Даже те, кто гордился успехом, достигнутым на профессиональном поприще в родных странах или на Западе уже после распада СССР, упоминали о личных дружеских связях и отношениях между людьми в целом через призму той реальности – реальности дружбы народов. Казашка Алия Нуртаева, которая стала исследовательницей и в настоящее время работает в одном из университетов США, наиболее эмоционально из всех респондентов нашего проекта отреагировала на вопрос о дружбе народов. Она гневно отвергала любые предположения о том, что между народами в СССР могли существовать какие-то различия: «В Советском Союзе не было никаких „меньшинств“. Все были одинаковыми и имели одни и те же амбиции. Это плохой вопрос»[394]

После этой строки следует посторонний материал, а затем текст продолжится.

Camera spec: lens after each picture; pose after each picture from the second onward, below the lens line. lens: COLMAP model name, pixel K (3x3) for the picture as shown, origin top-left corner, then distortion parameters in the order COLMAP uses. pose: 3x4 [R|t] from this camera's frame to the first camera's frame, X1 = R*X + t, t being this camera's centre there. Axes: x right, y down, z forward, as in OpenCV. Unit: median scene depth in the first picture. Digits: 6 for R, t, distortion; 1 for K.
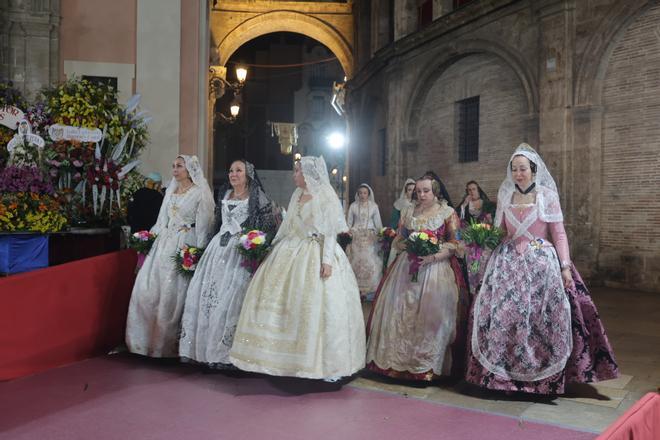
lens RADIAL K [[656.8, 0, 329.8], [0, 656.8, 220.2], [0, 0, 1]] dist [-0.012130, 0.000000]
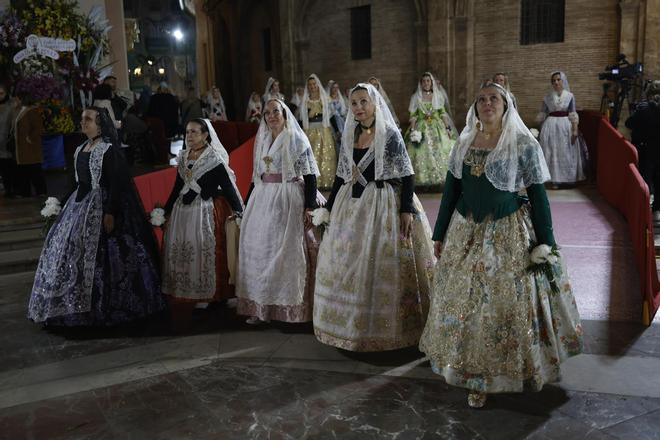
lens RADIAL K [[656.8, 0, 330.2], [0, 656.8, 219.6], [0, 0, 1]] dist [-0.012130, 0.000000]
pose [[0.949786, -0.097091, 0.297454, -0.301002], [0.046716, 0.983987, 0.172012, -0.007461], [-0.309392, -0.149479, 0.939113, -0.243138]]
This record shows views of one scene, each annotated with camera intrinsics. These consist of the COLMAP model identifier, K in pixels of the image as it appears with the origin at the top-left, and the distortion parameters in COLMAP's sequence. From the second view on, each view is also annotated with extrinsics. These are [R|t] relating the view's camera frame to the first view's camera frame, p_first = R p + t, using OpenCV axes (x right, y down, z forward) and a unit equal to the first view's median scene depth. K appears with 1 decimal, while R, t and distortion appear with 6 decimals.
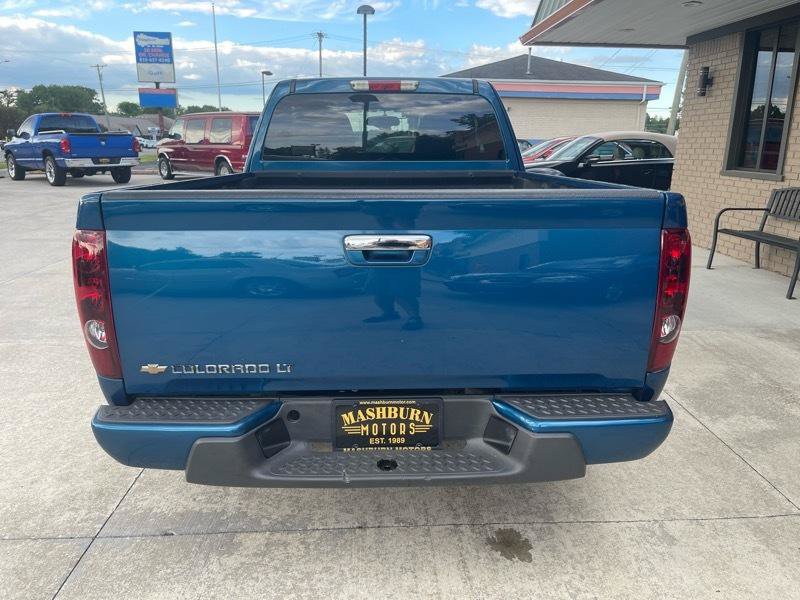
lens RADIAL K [[603.6, 0, 404.8], [0, 603.6, 309.7], [0, 0, 1]] dist [0.081735, -0.107267]
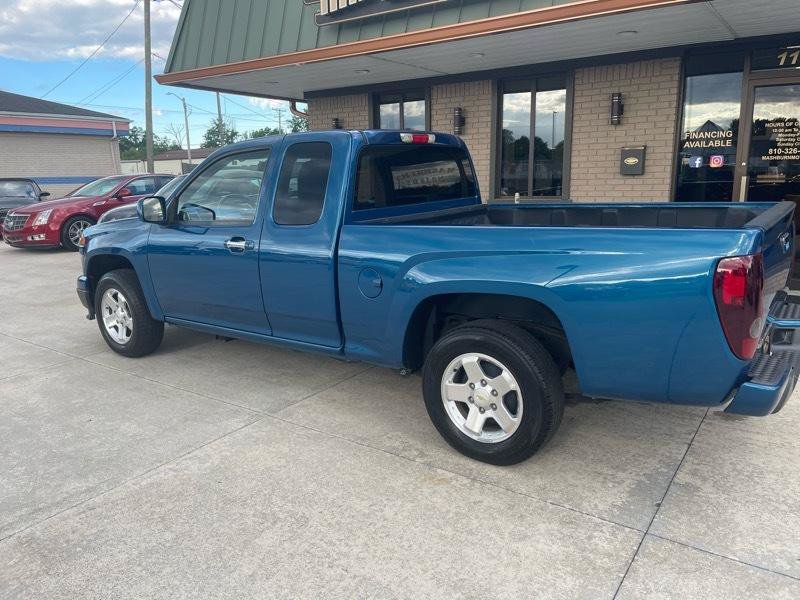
lens RADIAL K [[603.6, 0, 407.4], [0, 603.6, 298.5], [0, 0, 1]] dist [0.081735, -0.107267]
pose [[0.608805, -0.187330, 0.770885, -0.550118], [0.238815, 0.969922, 0.047093, -0.075234], [-0.756521, 0.155428, 0.635231, 0.187868]]
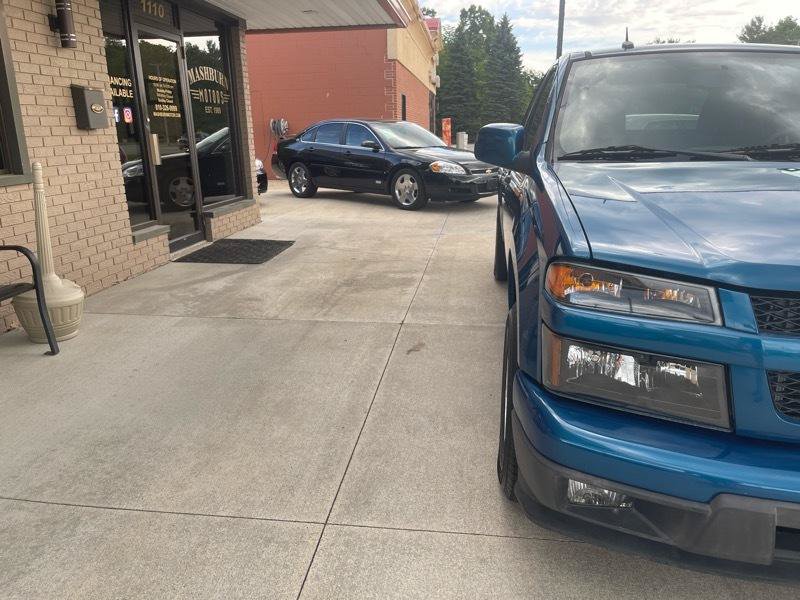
lens RADIAL K [[603.6, 0, 399.0], [0, 603.6, 307.2], [0, 0, 1]] dist [0.081735, -0.107267]
pose [[-0.984599, -0.049205, 0.167759, 0.117754], [0.046791, 0.850399, 0.524054, -0.347004], [-0.168448, 0.523833, -0.835000, 1.275803]]
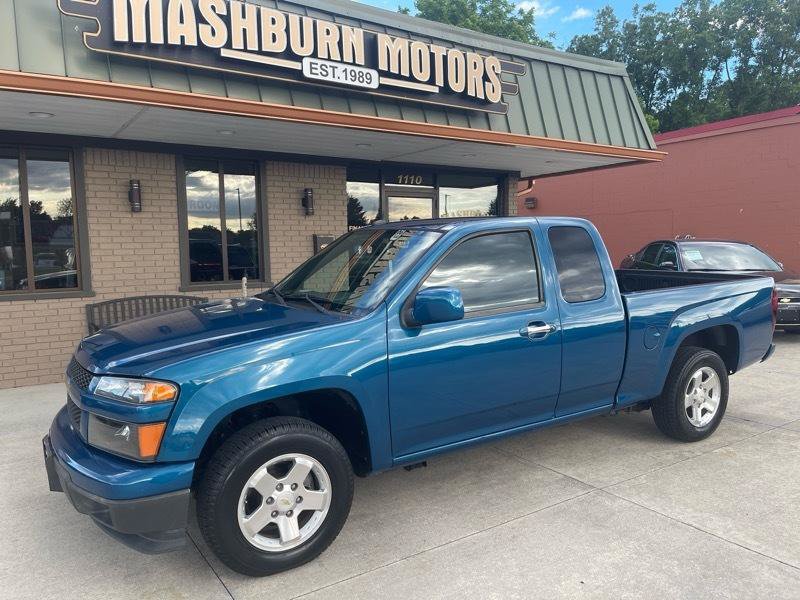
lens RADIAL K [[603.6, 0, 408.1], [0, 603.6, 308.3], [0, 0, 1]] dist [0.081735, -0.107267]
pose [[-0.523639, -0.095572, 0.846563, -0.589906], [0.233927, 0.939365, 0.250743, -0.334815], [-0.819195, 0.329333, -0.469531, 1.075721]]
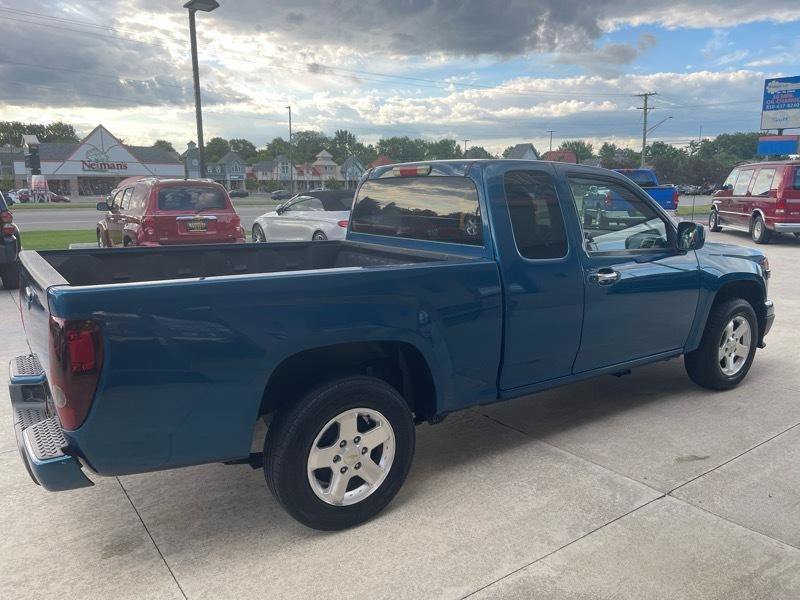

.Даже спустя десятилетия после распада Советского Союза сохранилась эмоциональная общность, которая связывала многих его граждан. В процессе интервью с мигрантами упоминание о дружбе народов появлялось очень быстро – она служила чем-то вроде критерия, по которому рассказчики оценивали свою связь с другими гражданами и с советским государством в прошлом и в настоящем. Даже те, кто гордился собственной нацией или же был настроен против Советского Союза, в основном ценили принцип дружбы народов за то, что он вносил или пытался внести в жизнь граждан мир, стабильность и доброту. Он символизировал уникальность советского проекта, которому не было равных ни на Западе, ни в постсоветских государствах.
Мигранты рассказывали о том, как они присваивали принцип дружбы народов, оборачивая его в свою пользу для получения преимуществ в самых разных сферах. Теплые, хотя не всегда искренние, отношения и взаимоуважение между представителями разных национальных групп позволяли приезжим почувствовать себя включенными в столичное сообщество, которое было по преимуществу русским. Независимо от национального происхождения, можно было легко передвигаться по стране и не переживать за свою жизнь, чувствуя свободу и безопасность. Советский режим, который не обращал внимания на цвет кожи и старался помогать «менее развитым» народам, обеспечил своим гражданам профессиональную мобильность, пусть даже и под наблюдением «старшего брата»[395]
. Национальные республики чествовались на фестивалях, а университеты Ленинграда и Москвы открывали двери перед их выходцами, чтобы продемонстрировать их почетное место в советской семье в самом сердце Союза.Признательность за дружбу и убеждение в том, что она начинается с Ленинграда и Москвы – с городов с преимущественно русским населением, – возможно, представляли собой «евроцентризм и ментальную колонизацию», которые, по утверждению Дины Атаниязовой, побудили «южных» интеллектуалов растворить «собственную» идентичность в русской или пророссийской[396]
. Как только идея современной европейской цивилизации была принята как исключительно прогрессивная, российское превосходство было фактически закреплено. Айбек Ботоев описывал, какую роль сыграло в этом само государство: «Я бы сказал, что „дружба народов“ была наполовину правдой, наполовину мифом. Они вколачивали в нас идею интернационализма, на практике относясь к моей родине как к колонии. Они делали все возможное, чтобы нас ассимилировать. Они вынудили нас говорить по-русски. При Советском Союзе государство всегда говорило одно, а делало совершенно другое»[397]. Колонизация, будь то колонизация умов или буквальная колонизация земель, выступает контрнарративом в рассказах мигрантов тем возможностям, которые предоставило им включение в русскую культуру через советскую призму.И все же дружба народов в советскую эпоху способствовала включению в современный, европейский, космополитический мир, который многим кажется столь далеким в настоящее время. Хаджиев, Нуртаева и другие мигранты горячо утверждали, что они в первую очередь были советскими гражданами – как в советский период, так и спустя долгие годы после распада СССР. Более широкое понимание принципа «дружбы народов» включало в себя опыт дружеских связей, сила которых помогала им на протяжении всего их жизненного пути, инкорпорируя их в сети социальных взаимосвязей и облегчая им проживание в Ленинграде и Москве. Когда переселенцы с Кавказа, из Средней Азии и азиатской части России обдумывали или планировали свой переезд в столицы, дружеские связи предоставляли им возможность социального продвижения.